Every shot offered a different challenge.
“It’s very exciting to arrive at this point where we’re de-aging a major character for the entire length of a film,” said Lola VFX supervisor Trent Claus. “With a project of this scale, we did indeed have to modify our usual methods a bit in order to accommodate the volume of shots. Every character (and actor) ages in subtly different ways, so we always have to do tests to examine the changes that will have to be made.”
“Continuity was easily the biggest challenge along the way,” Claus added. “But it’s always interesting to investigate the changes necessary for each actor. With Sam, he has aged very well, which is both a blessing and a curse. It means that there is less of a need to remove wrinkles and imperfections, but, on the other hand, without those less subjective adjustments (‘the low hanging fruit,’ if you will), we have to rely more on our research and experience with anatomical changes dealing with proportion, the effects of gravity, changes in musculature, adjustments to posture, quality of the skin, and the way it responds to light, and changes in expressions over time.”
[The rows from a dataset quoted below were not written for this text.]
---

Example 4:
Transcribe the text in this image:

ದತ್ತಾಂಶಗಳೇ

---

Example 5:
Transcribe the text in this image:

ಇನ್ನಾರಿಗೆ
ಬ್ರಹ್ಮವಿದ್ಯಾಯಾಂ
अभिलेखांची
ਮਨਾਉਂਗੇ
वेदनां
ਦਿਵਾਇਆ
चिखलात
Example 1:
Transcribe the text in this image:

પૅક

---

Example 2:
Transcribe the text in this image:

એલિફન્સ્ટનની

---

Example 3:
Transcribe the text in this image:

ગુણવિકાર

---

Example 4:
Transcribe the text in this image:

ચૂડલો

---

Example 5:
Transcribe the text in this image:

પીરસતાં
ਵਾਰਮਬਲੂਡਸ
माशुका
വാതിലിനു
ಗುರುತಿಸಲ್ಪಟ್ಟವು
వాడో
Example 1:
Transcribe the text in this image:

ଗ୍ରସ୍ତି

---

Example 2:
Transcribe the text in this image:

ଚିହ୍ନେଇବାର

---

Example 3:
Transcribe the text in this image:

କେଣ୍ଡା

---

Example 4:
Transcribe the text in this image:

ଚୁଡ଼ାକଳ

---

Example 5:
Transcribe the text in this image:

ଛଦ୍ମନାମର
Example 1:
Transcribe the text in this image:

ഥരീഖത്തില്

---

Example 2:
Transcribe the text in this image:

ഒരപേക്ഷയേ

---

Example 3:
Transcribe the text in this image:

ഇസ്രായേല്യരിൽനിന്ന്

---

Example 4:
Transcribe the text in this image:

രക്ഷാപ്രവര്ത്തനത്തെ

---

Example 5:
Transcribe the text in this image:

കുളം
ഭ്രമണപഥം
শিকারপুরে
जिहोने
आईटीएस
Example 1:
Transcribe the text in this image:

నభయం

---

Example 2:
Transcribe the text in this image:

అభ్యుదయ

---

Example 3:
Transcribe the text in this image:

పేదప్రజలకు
In the future, Claus said that artificial intelligence will soon be implemented in their work. “As for A.I., I think we’re already seeing some amazing advancements today. But, as for when a procedurally-generated CG human will be up to the level of scrutiny necessary for feature film (and the level of maleability necessary for art direction), I think we’re still quite a few years away yet.”
“Captain Marvel” is in theaters now.